→ **THE INPUT**

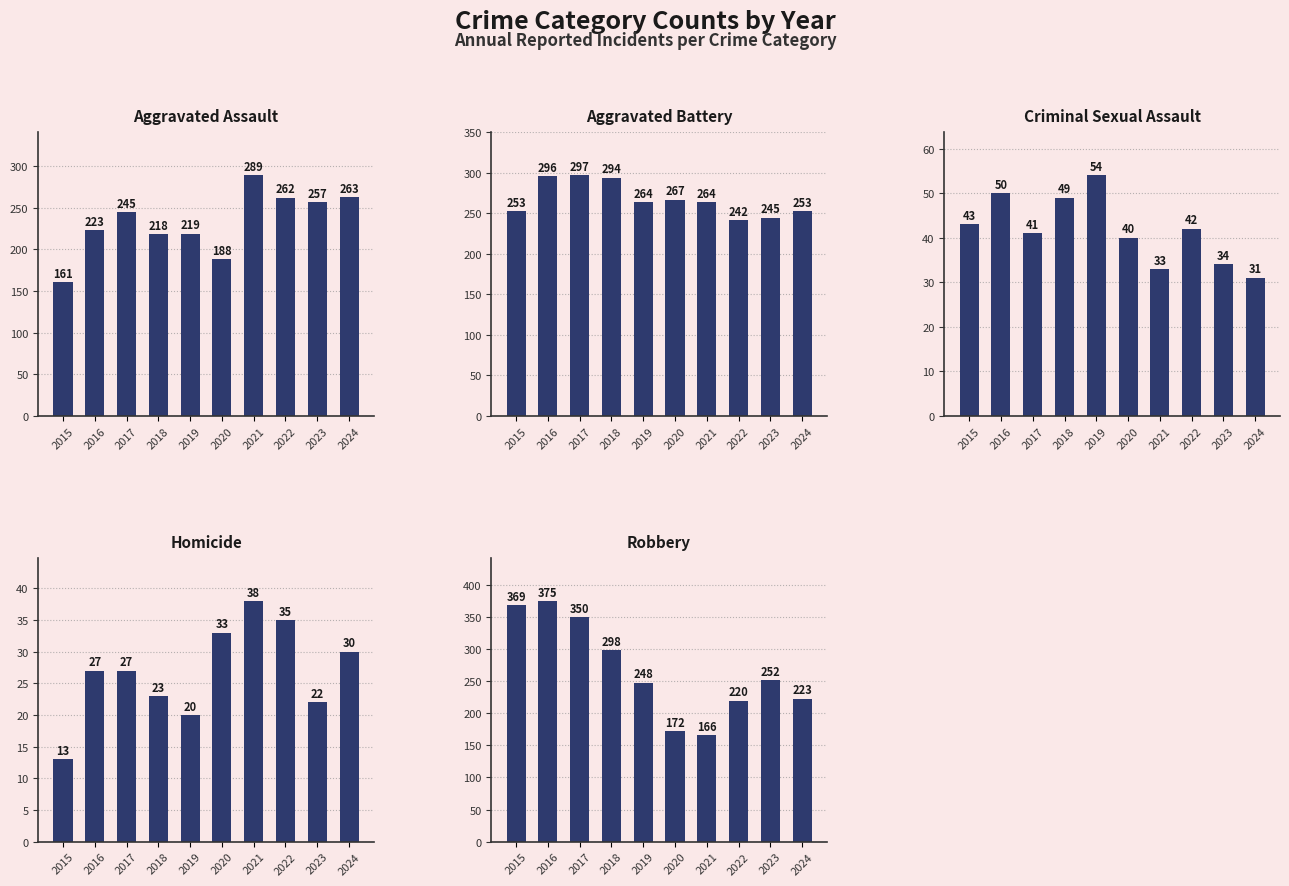

Reading right to left, extract all data points from this chart.

Aggravated Assault: 2024=263	2023=257	2022=262	2021=289	2020=188	2019=219	2018=218	2017=245	2016=223	2015=161
Aggravated Battery: 2024=253	2023=245	2022=242	2021=264	2020=267	2019=264	2018=294	2017=297	2016=296	2015=253
Criminal Sexual Assault: 2024=31	2023=34	2022=42	2021=33	2020=40	2019=54	2018=49	2017=41	2016=50	2015=43
Homicide: 2024=30	2023=22	2022=35	2021=38	2020=33	2019=20	2018=23	2017=27	2016=27	2015=13
Robbery: 2024=223	2023=252	2022=220	2021=166	2020=172	2019=248	2018=298	2017=350	2016=375	2015=369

→ **EXERCISE GOAL**
Pull every line of the data above out verbatim, omitting the pictures.

→ **OUTPUT FOR THIS TASK**
Reading right to left, extract all data points from this chart.

Aggravated Assault: 2024=263	2023=257	2022=262	2021=289	2020=188	2019=219	2018=218	2017=245	2016=223	2015=161
Aggravated Battery: 2024=253	2023=245	2022=242	2021=264	2020=267	2019=264	2018=294	2017=297	2016=296	2015=253
Criminal Sexual Assault: 2024=31	2023=34	2022=42	2021=33	2020=40	2019=54	2018=49	2017=41	2016=50	2015=43
Homicide: 2024=30	2023=22	2022=35	2021=38	2020=33	2019=20	2018=23	2017=27	2016=27	2015=13
Robbery: 2024=223	2023=252	2022=220	2021=166	2020=172	2019=248	2018=298	2017=350	2016=375	2015=369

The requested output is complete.